----- Data provided

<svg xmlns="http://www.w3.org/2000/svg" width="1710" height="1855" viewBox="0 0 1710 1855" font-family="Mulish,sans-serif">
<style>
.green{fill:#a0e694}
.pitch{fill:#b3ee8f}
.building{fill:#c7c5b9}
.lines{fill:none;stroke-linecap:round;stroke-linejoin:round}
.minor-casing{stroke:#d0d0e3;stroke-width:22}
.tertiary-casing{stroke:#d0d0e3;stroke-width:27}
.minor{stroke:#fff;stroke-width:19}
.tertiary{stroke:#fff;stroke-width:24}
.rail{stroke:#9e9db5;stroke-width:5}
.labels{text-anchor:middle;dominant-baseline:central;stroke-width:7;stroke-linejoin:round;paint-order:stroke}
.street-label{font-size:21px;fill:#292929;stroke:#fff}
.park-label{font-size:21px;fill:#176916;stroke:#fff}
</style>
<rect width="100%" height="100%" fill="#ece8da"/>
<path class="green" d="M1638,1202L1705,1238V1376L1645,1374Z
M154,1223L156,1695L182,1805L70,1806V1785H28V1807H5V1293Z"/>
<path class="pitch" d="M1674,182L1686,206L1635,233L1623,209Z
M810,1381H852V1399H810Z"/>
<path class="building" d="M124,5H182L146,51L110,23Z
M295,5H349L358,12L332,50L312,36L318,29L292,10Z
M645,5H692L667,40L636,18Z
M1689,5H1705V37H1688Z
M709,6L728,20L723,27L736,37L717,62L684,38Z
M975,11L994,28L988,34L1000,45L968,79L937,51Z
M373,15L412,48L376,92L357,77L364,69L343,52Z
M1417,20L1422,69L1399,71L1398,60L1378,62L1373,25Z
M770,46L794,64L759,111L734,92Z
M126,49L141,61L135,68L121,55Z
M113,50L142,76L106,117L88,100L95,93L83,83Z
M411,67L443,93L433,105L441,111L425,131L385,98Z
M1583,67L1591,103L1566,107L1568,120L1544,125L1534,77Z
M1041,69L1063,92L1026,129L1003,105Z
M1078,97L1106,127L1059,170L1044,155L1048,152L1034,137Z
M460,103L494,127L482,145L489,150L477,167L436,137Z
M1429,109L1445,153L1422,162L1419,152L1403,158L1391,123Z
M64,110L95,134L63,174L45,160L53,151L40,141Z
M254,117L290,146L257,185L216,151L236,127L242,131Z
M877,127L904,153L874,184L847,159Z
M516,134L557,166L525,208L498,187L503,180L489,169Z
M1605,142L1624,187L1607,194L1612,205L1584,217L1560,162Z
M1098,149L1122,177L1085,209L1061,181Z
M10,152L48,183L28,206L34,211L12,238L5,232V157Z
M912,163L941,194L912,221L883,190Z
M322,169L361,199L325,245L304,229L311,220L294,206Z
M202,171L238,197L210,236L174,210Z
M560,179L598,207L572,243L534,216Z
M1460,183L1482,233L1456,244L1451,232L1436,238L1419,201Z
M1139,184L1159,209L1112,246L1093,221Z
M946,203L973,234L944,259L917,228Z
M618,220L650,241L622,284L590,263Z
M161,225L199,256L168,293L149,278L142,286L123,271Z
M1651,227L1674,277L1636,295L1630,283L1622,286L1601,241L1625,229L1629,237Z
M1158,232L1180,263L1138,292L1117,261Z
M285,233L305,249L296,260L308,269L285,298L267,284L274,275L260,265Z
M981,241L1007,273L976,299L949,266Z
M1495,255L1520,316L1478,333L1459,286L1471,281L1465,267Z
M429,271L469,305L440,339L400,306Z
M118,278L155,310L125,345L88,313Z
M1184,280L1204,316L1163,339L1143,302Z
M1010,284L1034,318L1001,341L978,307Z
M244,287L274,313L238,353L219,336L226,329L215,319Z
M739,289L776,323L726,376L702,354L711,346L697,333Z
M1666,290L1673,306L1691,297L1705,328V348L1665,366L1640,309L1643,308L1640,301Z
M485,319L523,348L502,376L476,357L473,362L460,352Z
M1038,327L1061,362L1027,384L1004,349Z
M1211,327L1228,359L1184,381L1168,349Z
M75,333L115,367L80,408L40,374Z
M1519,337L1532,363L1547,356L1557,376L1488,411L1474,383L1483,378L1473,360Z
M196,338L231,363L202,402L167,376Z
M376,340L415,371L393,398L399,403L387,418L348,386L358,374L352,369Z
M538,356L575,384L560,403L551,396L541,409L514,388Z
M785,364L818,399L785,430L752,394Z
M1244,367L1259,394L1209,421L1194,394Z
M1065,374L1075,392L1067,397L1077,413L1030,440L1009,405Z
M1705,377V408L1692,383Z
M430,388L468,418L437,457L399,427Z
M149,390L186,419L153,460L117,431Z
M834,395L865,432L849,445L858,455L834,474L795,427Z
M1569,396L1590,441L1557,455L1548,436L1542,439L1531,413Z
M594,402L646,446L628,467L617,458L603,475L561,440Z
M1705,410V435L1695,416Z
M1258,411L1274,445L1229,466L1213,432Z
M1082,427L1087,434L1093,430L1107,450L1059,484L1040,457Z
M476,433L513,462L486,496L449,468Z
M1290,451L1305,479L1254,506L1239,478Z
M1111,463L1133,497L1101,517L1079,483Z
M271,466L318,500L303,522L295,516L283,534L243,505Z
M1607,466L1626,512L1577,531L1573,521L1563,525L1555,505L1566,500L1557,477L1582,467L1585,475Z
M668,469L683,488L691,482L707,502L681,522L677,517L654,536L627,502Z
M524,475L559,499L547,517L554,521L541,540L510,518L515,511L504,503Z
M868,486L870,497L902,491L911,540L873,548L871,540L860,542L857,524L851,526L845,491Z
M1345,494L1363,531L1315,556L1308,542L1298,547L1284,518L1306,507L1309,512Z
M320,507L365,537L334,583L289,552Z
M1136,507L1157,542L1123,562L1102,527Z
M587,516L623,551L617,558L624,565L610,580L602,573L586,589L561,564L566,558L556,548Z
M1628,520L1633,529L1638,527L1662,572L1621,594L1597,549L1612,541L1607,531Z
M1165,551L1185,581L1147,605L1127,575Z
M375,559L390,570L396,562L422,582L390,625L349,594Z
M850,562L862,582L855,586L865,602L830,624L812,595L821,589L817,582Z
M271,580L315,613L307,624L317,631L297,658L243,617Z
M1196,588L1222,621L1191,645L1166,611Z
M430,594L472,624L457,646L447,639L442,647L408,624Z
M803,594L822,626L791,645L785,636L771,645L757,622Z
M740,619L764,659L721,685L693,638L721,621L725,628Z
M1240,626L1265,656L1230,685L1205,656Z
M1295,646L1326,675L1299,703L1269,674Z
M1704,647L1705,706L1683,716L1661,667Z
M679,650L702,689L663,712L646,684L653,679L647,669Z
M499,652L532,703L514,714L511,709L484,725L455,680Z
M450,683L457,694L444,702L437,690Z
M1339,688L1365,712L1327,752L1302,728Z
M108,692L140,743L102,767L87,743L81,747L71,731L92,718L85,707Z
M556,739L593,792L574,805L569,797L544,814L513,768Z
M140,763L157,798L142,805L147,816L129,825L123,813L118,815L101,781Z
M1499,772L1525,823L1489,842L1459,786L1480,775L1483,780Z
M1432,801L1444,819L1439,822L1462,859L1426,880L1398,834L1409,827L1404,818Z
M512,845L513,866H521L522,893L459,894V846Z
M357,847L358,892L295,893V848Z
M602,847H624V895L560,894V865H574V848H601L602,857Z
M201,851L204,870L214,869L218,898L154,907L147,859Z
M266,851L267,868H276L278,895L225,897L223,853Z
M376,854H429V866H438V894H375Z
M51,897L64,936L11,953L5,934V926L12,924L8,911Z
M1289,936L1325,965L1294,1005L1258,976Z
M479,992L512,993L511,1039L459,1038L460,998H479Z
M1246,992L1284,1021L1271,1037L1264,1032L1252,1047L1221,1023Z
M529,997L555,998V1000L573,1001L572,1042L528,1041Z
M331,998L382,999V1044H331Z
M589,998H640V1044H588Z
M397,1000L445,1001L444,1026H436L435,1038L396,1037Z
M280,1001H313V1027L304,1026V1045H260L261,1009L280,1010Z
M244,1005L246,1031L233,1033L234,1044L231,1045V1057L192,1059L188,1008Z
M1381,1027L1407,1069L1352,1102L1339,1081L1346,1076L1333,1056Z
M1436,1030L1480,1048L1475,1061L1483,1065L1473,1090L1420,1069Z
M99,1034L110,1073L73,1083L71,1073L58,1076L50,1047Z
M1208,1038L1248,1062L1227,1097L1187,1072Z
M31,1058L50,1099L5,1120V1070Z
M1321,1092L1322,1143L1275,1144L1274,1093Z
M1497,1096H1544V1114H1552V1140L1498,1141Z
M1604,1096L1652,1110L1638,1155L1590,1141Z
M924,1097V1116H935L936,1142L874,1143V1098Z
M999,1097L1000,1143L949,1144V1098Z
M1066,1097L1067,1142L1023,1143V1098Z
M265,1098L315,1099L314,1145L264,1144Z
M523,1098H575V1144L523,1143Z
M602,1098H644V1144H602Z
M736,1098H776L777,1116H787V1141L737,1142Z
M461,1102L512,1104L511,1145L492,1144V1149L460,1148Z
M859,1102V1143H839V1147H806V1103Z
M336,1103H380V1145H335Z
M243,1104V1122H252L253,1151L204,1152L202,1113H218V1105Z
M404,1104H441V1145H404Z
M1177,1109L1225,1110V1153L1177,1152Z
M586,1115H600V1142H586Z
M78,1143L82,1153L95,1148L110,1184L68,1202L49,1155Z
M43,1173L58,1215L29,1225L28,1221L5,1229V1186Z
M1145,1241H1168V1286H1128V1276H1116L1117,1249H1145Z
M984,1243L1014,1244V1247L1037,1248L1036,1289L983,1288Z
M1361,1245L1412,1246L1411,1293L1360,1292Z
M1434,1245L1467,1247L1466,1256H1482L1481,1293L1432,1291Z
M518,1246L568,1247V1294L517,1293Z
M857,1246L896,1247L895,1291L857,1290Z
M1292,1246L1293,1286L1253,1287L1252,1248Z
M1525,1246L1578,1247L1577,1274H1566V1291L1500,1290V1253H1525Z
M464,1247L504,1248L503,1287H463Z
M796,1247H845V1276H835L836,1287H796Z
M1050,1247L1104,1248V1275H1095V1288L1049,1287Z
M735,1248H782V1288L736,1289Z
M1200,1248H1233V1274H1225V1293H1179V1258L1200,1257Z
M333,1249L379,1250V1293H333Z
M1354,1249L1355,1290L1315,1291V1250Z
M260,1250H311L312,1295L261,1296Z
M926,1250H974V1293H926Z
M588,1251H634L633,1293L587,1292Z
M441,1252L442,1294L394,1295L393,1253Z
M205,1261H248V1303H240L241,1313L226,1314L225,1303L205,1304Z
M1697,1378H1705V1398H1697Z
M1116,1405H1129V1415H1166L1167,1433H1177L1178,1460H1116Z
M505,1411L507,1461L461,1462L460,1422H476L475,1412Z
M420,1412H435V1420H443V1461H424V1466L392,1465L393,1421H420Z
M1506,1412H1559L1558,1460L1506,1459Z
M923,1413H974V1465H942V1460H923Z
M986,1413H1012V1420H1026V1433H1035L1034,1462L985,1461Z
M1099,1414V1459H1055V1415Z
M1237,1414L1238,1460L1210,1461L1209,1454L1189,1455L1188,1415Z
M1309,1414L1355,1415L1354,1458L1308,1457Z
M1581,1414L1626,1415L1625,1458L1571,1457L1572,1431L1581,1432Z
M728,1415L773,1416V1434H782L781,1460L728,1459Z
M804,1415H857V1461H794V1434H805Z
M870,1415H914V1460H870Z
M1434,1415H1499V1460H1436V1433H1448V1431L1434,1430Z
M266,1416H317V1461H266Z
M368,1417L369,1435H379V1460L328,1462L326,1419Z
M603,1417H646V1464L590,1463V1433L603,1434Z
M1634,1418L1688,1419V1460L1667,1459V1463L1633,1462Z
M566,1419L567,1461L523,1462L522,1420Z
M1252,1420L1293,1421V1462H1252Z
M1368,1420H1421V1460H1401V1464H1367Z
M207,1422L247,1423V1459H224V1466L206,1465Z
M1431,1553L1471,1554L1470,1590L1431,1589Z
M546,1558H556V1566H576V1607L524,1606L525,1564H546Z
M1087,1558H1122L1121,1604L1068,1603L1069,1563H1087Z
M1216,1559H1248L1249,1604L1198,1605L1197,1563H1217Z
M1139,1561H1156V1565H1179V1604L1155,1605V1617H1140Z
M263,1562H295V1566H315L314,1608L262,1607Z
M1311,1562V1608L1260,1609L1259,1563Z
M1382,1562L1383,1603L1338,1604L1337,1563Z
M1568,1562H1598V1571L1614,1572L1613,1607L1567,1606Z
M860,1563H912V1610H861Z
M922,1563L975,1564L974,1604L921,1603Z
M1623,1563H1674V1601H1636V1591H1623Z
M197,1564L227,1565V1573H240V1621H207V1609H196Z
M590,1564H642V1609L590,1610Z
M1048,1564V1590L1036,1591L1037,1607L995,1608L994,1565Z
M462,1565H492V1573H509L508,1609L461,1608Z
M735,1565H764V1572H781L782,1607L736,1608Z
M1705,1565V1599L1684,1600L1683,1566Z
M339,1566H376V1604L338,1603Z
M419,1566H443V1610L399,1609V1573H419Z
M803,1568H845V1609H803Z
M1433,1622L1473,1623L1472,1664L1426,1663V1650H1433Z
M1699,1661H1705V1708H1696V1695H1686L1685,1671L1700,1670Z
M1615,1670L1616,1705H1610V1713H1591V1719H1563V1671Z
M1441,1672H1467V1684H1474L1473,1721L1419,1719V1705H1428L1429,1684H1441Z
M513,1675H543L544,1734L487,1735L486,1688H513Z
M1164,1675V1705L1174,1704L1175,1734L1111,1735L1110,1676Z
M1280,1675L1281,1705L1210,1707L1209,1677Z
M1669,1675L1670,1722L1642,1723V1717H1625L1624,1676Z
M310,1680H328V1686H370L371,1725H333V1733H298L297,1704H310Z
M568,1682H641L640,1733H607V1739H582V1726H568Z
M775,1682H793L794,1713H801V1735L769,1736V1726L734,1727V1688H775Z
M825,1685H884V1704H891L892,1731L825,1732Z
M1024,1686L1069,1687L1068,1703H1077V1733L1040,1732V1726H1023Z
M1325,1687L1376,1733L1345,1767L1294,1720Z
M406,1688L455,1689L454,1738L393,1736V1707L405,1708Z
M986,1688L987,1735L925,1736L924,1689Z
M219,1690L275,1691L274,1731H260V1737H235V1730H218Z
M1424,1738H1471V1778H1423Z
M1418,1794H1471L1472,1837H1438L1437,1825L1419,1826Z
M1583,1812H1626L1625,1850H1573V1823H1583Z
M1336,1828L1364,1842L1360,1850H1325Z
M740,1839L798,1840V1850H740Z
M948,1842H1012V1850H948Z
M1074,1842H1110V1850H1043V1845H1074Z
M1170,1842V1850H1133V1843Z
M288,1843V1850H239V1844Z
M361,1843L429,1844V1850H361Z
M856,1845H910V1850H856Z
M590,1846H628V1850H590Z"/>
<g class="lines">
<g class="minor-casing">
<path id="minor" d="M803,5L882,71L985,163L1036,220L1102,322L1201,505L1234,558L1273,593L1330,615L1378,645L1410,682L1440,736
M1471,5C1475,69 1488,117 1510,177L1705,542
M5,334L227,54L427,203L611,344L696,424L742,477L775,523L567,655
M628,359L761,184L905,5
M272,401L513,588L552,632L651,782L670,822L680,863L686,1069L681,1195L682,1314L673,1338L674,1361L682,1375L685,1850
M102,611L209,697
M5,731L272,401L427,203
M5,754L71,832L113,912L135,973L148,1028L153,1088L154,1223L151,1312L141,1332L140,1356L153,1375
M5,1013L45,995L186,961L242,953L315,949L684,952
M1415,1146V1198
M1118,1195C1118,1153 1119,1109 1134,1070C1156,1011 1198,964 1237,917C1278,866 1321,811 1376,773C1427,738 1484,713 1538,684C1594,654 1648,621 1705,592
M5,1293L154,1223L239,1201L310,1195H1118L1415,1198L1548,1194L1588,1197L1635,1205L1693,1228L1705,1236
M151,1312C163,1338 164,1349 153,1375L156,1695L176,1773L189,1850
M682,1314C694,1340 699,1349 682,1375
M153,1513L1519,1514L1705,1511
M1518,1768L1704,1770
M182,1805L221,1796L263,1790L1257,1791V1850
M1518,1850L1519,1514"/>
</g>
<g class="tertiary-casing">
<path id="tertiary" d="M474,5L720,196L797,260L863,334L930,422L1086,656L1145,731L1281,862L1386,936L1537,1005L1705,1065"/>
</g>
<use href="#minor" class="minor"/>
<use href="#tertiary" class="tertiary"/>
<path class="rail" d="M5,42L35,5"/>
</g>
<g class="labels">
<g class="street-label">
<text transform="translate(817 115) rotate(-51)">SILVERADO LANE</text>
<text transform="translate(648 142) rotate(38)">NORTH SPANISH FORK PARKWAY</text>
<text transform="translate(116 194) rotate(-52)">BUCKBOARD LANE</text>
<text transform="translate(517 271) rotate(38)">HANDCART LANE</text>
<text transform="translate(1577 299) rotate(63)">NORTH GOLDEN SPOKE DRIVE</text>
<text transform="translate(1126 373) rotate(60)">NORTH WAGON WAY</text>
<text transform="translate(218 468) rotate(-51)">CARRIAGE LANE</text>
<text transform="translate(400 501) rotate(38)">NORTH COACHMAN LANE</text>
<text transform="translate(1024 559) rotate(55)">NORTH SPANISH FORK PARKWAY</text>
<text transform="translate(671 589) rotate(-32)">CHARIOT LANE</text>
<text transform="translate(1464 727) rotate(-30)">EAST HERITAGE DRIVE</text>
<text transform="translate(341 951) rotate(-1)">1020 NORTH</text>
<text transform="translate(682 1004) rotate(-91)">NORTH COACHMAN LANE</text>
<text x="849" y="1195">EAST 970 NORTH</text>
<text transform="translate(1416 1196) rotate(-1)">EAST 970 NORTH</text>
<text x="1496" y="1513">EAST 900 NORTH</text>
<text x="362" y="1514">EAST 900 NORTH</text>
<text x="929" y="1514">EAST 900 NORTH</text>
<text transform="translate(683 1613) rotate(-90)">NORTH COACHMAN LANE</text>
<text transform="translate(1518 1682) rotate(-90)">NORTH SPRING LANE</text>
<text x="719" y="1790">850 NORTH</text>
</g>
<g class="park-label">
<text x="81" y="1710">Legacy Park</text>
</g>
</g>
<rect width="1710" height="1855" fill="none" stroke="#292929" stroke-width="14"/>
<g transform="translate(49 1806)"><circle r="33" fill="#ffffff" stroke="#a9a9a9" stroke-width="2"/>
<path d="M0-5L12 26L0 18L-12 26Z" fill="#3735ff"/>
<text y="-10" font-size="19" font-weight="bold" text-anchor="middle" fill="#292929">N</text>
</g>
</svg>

----------

### Problem requirements
Give back exactly the lines above starting at the line where "M336,1103H380V1145H335Z" appears and ending at the line where "M1368,1420H1421V1460H1401V1464H1367Z" appears, both included, with no other lines.

### Exercise response
M336,1103H380V1145H335Z
M243,1104V1122H252L253,1151L204,1152L202,1113H218V1105Z
M404,1104H441V1145H404Z
M1177,1109L1225,1110V1153L1177,1152Z
M586,1115H600V1142H586Z
M78,1143L82,1153L95,1148L110,1184L68,1202L49,1155Z
M43,1173L58,1215L29,1225L28,1221L5,1229V1186Z
M1145,1241H1168V1286H1128V1276H1116L1117,1249H1145Z
M984,1243L1014,1244V1247L1037,1248L1036,1289L983,1288Z
M1361,1245L1412,1246L1411,1293L1360,1292Z
M1434,1245L1467,1247L1466,1256H1482L1481,1293L1432,1291Z
M518,1246L568,1247V1294L517,1293Z
M857,1246L896,1247L895,1291L857,1290Z
M1292,1246L1293,1286L1253,1287L1252,1248Z
M1525,1246L1578,1247L1577,1274H1566V1291L1500,1290V1253H1525Z
M464,1247L504,1248L503,1287H463Z
M796,1247H845V1276H835L836,1287H796Z
M1050,1247L1104,1248V1275H1095V1288L1049,1287Z
M735,1248H782V1288L736,1289Z
M1200,1248H1233V1274H1225V1293H1179V1258L1200,1257Z
M333,1249L379,1250V1293H333Z
M1354,1249L1355,1290L1315,1291V1250Z
M260,1250H311L312,1295L261,1296Z
M926,1250H974V1293H926Z
M588,1251H634L633,1293L587,1292Z
M441,1252L442,1294L394,1295L393,1253Z
M205,1261H248V1303H240L241,1313L226,1314L225,1303L205,1304Z
M1697,1378H1705V1398H1697Z
M1116,1405H1129V1415H1166L1167,1433H1177L1178,1460H1116Z
M505,1411L507,1461L461,1462L460,1422H476L475,1412Z
M420,1412H435V1420H443V1461H424V1466L392,1465L393,1421H420Z
M1506,1412H1559L1558,1460L1506,1459Z
M923,1413H974V1465H942V1460H923Z
M986,1413H1012V1420H1026V1433H1035L1034,1462L985,1461Z
M1099,1414V1459H1055V1415Z
M1237,1414L1238,1460L1210,1461L1209,1454L1189,1455L1188,1415Z
M1309,1414L1355,1415L1354,1458L1308,1457Z
M1581,1414L1626,1415L1625,1458L1571,1457L1572,1431L1581,1432Z
M728,1415L773,1416V1434H782L781,1460L728,1459Z
M804,1415H857V1461H794V1434H805Z
M870,1415H914V1460H870Z
M1434,1415H1499V1460H1436V1433H1448V1431L1434,1430Z
M266,1416H317V1461H266Z
M368,1417L369,1435H379V1460L328,1462L326,1419Z
M603,1417H646V1464L590,1463V1433L603,1434Z
M1634,1418L1688,1419V1460L1667,1459V1463L1633,1462Z
M566,1419L567,1461L523,1462L522,1420Z
M1252,1420L1293,1421V1462H1252Z
M1368,1420H1421V1460H1401V1464H1367Z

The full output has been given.